• Texte source
************
Et parce qu'elles manquent un regroupement du mouvement trotskyste sur la base du centralisme démocratique tout de suite, est impossible. Au mieux une organisation internationale fonctionnant sur la base du centralisme démocratique ne peut que regrouper une minorité des groupes trotskystes, ceux qui ont eu l'occasion de travailler ensemble de se connaître et d'apprécier une direction.
Et le Secrétariat Unifié ne constitue même pas une telle organisation, car il ne fonctionne pas, réellement, sur la base du centralisme démocratique. Ses sections les plus puissantes ne continuent d'y cohabiter que parce qu'elles ont gardé, dans les faits, une autonomie presque complète, allant jusqu'à construire chacune leur propre regroupement international, leurs divergences éclatant au grand jour par l'éclatement des sections nationales plus petites qu'elles entraînent.
Cela ressort clairement, non seulement des faits, mais également de votre propre lettre.
Vous prétendez que votre organisation est régie par le centralisme démocratique. Et pourtant vous écrivez vous-mêmes que "le centralisme démocratique s'applique à l'échelle internationale d'une autre manière qu'à l'échelle nationale, comme le précisent nos statuts qui excluent la possibilité pour des congrès ou des directions internationales de modifier administrativement la composition des directions nationales ou de déterminer la tactique de sections nationales".
Qu'est-ce qu'une direction internationale qui ne peut pas déterminer la tactique des sections nationales ? En quoi mérite-t-elle le nom de direction ? En quoi en est-elle une ?
Bien entendu, nous ne reprochons nullement au Secrétariat Unifié d'admettre ainsi ses limites et de reconnaître dans les faits que, pour l'instant, il n'existe pas de direction internationale trotskyste. Mais que signifie d'autre ce passage de vos propres statuts sinon que les différentes sections nationales qui composent le Secrétariat Unifié sont à ce point méfiantes qu'elles ont codifié cette méfiance ou qu'elles demandent d'avance à la direction internationale de se déclarer sans pouvoir ? Et que signifie cela sinon que vous ne fonctionnez justement pas dans les faits de la manière dont vous prétendez le faire en théorie ?
N'est-il pas notoire que dans plusieurs pays il y ait en fait plusieurs groupes qui se déclarent section du Secrétariat Unifié, ou section sympathisante, et qui mènent dans le même pays des politiques contradictoires ? N'est-il pas vrai que les divergences qui divisent les tendances du Secrétariat Unifié s'expriment publiquement dans la presse de chacune d'elles y compris en dehors des périodes préparatoires à un congrès ? Que reste-t-il dans tout cela du centralisme démocratique, tel que vous-mêmes le concevez et le définissez ?
************
• Extraits de données
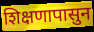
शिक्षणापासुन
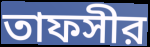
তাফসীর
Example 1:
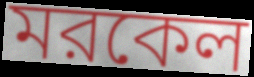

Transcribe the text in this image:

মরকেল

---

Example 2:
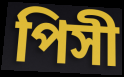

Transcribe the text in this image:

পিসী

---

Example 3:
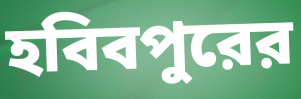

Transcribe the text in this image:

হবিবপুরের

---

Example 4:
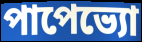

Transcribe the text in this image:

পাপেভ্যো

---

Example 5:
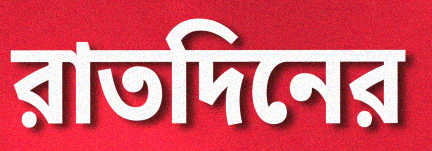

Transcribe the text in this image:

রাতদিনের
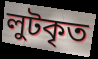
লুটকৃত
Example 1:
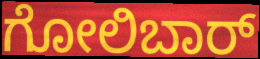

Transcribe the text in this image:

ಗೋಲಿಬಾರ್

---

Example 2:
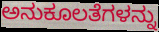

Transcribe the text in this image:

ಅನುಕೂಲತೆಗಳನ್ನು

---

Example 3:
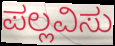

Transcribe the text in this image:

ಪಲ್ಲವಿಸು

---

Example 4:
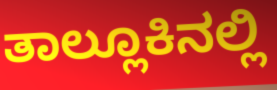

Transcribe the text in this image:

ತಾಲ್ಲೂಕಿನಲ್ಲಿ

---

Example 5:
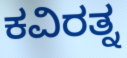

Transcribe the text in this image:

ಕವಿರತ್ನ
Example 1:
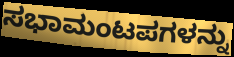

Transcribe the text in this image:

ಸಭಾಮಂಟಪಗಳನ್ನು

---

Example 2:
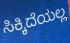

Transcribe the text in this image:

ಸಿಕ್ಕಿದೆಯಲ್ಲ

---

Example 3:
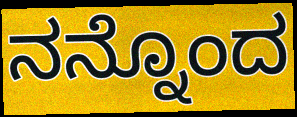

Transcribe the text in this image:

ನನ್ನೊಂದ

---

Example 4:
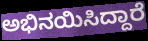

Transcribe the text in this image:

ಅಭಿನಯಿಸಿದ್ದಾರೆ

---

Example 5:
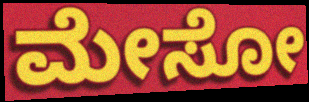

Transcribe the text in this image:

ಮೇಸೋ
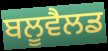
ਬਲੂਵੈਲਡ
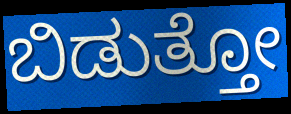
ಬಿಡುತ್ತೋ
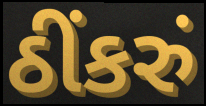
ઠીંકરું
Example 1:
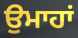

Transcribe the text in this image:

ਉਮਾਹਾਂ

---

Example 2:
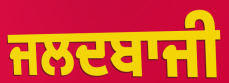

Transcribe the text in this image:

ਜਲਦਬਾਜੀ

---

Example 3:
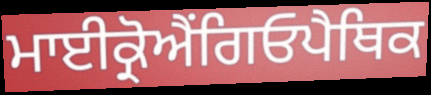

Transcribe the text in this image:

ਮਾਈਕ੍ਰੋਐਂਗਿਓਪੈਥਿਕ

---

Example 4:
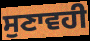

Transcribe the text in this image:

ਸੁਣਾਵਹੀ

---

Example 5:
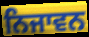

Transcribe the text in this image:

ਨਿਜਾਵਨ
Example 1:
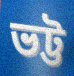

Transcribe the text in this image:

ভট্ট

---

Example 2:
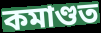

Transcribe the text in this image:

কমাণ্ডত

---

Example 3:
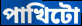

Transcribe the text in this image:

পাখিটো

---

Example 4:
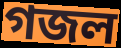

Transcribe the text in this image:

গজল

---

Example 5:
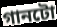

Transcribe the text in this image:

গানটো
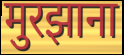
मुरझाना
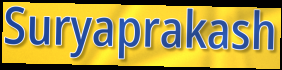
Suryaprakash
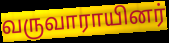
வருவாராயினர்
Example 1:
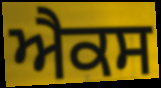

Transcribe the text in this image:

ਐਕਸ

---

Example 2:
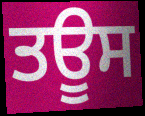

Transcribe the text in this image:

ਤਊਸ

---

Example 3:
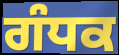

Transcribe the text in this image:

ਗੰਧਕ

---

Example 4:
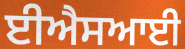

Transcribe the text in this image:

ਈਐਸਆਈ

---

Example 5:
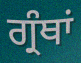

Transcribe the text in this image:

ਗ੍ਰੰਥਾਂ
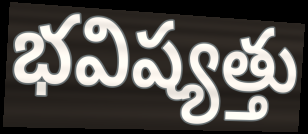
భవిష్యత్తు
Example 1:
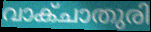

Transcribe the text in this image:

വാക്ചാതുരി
************
• Exercice A
Dans le texte sur le Secrétariat Unifié, quelle possibilité les statuts cités excluent-ils pour les congrès ou les directions internationales ?
• Exercice B
Poursuivez le texte sur le Secrétariat Unifié après sa dernière phrase.

• Réponse A
Ils excluent la possibilité de modifier administrativement la composition des directions nationales ou de déterminer la tactique des sections nationales.

• Réponse B
Comprenez-nous bien. Nous ne vous reprochons nullement les discussions publiques entre vos différentes tendances. Si nous avions un reproche à vous faire sur ce plan, ce serait plutôt d'avoir si longtemps prétendu imposer une unanimité de façade. Nous ne reprochons nullement au Secrétariat Unifié de maintenir des liens organisationnels entre des groupes qui ont de profondes divergences entre eux ou des organisations qui dans la pratique mènent des politiques différentes sinon opposées. Si nous vous reprochions quelque chose là, c'est d'avoir bien trop souvent dans le passé recouru à la scission ou à l'exclusion pour résoudre des divergences politiques.
Mais ce que nous vous reprochons c'est d'avoir une pratique d'un côté et des principes de l'autre. Nous vous reprochons de ne pas tirer les choses au clair, de ne pas reconnaître ouvertement la réalité, de maintenir une fiction. Et cette fiction est nuisible à l'ensemble du mouvement trotskyste. Ne serait-ce que parce qu'elle l'empêche de faire le point et le bilan. Et, pour qu'il n'y ait pas de malentendu, nous tenons à dire que nous pensons qu'il y a à ce bilan bien des choses positives, que le mouvement trotskyste, qui s'est maintenu contre vents et marées durant quarante ans de reflux du mouvement ouvrier révolutionnaire, peut mettre à son actif.
A quoi peut bien servir cette fiction d'une Quatrième Internationale centraliste démocratique, qui est pour l'instant encore bien au-dessus de nos moyens, à nous mouvement trotskyste international ? Dans le moins mauvais des cas à se jeter de la poudre aux yeux. Dans le pire à justifier le sectarisme, les ostracismes, les exclusions, et par là à empêcher certaines confrontations politiques mais aussi une certaine collaboration politique à l'échelle internationale.
Alors à notre tour de vous poser une question. Le Secrétariat Unifié est-il prêt — quels que soient par ailleurs les liens organisationnels qu'il maintienne entre les groupes qui le compose— à œuvrer pour aider à la fois à la confrontation des programmes et des politiques des différentes organisations qui se réclament du trotskysme et dans le même temps à l'élaboration des actions communes et la mise au point de l'aide politique mutuelle que ces organisations pourraient s'apporter ?
Répondre "oui" à cette question, c'est se dire d'accord pour mettre sur pied un cadre organisationnel international qui, sans prétendre être la Quatrième Internationale ni fonctionner sur la base du centralisme démocratique permettrait rétablissement de liens solides entre les groupes. C'est ce que nous proposions d'examiner en convoquant la conférence internationale de mars. Une nouvelle conférence doit avoir lieu en juin.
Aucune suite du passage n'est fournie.